EXCERPTED TEXT –
You Are What You Watch
I’ve recently taken a walk down memory lane and revisited my childhood by finding my Jem and the Holograms memorabilia and painstakingly going through Youtube to find the music and movies I held dear in the days of yesteryear. The Dirt Bike Kid is just as good as I remember… possibly better, The Secret Garden made me want to be a Victorian so much it nearly made me cry and Honey I Shrunk the Kids gave me hope that I would find my soul mate whilst befriending a giant ant.
While looking through this Aladdin’s cave of treasure it got me thinking about what kids are growing up with now and also how this is affecting what kind of adults they grow into.
In all fairness to the space age generation I know the elderly like myself (born in 1985… there wasn’t even internet!) always think that their childhood games, movies and television shows were the best and will spend hours reminiscing with equally sad grownups. However even with this bias staring me squarely in the face I still believe that I am onto something.
My window into the wider world started with Sesame Street where an array of characters that looked like Jim Henson had experienced a particularly vivid acid dream lived on a street and spoke about being kind to each other whilst teaching me dance moves that I still use to this day. Puppets were made painstakingly by talented craftsmen by hand. If you made the long trip to Sesame Street you would have been able to poke Big Bird right in the eye if you had wanted to! Sesame Street inspired me to try and make my own puppets and then to torture my mother by putting on skits with characters that looked like they had just been exposed to nuclear waste.

PROMPT 1 – Extract, word for word, every line of the listing below from the line containing "kingdom: Fungi" down to the listing's final line, both ends included.
The essay above and the listing that comes next are unrelated to each other.

GIVEN DATA –
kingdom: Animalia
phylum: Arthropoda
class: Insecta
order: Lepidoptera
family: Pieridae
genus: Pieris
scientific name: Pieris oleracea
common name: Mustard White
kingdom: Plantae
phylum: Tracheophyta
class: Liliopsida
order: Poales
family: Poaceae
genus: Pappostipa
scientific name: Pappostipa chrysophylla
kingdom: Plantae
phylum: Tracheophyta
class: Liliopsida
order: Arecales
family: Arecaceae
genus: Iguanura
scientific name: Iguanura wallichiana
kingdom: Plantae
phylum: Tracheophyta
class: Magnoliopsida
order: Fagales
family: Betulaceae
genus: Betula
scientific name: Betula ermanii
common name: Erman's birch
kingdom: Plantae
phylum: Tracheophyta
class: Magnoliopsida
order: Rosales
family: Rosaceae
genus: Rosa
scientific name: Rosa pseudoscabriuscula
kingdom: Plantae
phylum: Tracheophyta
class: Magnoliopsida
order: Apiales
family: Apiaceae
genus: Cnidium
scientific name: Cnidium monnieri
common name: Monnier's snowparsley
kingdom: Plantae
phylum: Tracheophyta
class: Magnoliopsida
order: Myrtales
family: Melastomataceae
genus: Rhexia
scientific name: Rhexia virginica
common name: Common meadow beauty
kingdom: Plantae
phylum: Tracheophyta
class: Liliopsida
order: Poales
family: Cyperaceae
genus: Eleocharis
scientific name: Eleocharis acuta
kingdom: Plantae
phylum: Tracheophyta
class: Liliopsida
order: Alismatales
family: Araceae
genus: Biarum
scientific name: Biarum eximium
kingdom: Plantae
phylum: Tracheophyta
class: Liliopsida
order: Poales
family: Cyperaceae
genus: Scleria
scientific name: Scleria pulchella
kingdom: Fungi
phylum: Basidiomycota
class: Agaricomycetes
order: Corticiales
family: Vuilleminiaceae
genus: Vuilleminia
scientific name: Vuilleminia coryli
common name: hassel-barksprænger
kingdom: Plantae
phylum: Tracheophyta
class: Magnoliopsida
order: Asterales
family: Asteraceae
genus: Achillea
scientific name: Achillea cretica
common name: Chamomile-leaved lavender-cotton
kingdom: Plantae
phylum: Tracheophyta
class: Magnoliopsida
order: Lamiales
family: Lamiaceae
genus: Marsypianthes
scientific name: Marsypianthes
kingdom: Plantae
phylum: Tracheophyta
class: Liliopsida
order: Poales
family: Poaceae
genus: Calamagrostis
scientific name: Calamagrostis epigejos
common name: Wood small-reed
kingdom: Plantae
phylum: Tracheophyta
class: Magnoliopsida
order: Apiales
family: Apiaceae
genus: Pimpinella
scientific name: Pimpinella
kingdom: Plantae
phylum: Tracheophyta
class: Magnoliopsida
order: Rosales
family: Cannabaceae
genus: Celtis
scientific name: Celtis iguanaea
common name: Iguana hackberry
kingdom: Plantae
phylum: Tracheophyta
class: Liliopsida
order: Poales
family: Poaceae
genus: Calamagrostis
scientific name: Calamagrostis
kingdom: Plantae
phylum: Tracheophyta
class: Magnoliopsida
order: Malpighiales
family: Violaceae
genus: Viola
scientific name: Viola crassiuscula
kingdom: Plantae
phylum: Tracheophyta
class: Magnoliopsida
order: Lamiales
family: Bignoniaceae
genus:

PROMPT 2 – Copy from the essay everything from "You Are What" down to "they grow into.", without changing a character.

FINAL RESULT 1 –
kingdom: Fungi
phylum: Basidiomycota
class: Agaricomycetes
order: Corticiales
family: Vuilleminiaceae
genus: Vuilleminia
scientific name: Vuilleminia coryli
common name: hassel-barksprænger
kingdom: Plantae
phylum: Tracheophyta
class: Magnoliopsida
order: Asterales
family: Asteraceae
genus: Achillea
scientific name: Achillea cretica
common name: Chamomile-leaved lavender-cotton
kingdom: Plantae
phylum: Tracheophyta
class: Magnoliopsida
order: Lamiales
family: Lamiaceae
genus: Marsypianthes
scientific name: Marsypianthes
kingdom: Plantae
phylum: Tracheophyta
class: Liliopsida
order: Poales
family: Poaceae
genus: Calamagrostis
scientific name: Calamagrostis epigejos
common name: Wood small-reed
kingdom: Plantae
phylum: Tracheophyta
class: Magnoliopsida
order: Apiales
family: Apiaceae
genus: Pimpinella
scientific name: Pimpinella
kingdom: Plantae
phylum: Tracheophyta
class: Magnoliopsida
order: Rosales
family: Cannabaceae
genus: Celtis
scientific name: Celtis iguanaea
common name: Iguana hackberry
kingdom: Plantae
phylum: Tracheophyta
class: Liliopsida
order: Poales
family: Poaceae
genus: Calamagrostis
scientific name: Calamagrostis
kingdom: Plantae
phylum: Tracheophyta
class: Magnoliopsida
order: Malpighiales
family: Violaceae
genus: Viola
scientific name: Viola crassiuscula
kingdom: Plantae
phylum: Tracheophyta
class: Magnoliopsida
order: Lamiales
family: Bignoniaceae
genus:

FINAL RESULT 2 –
You Are What You Watch
I’ve recently taken a walk down memory lane and revisited my childhood by finding my Jem and the Holograms memorabilia and painstakingly going through Youtube to find the music and movies I held dear in the days of yesteryear. The Dirt Bike Kid is just as good as I remember… possibly better, The Secret Garden made me want to be a Victorian so much it nearly made me cry and Honey I Shrunk the Kids gave me hope that I would find my soul mate whilst befriending a giant ant.
While looking through this Aladdin’s cave of treasure it got me thinking about what kids are growing up with now and also how this is affecting what kind of adults they grow into.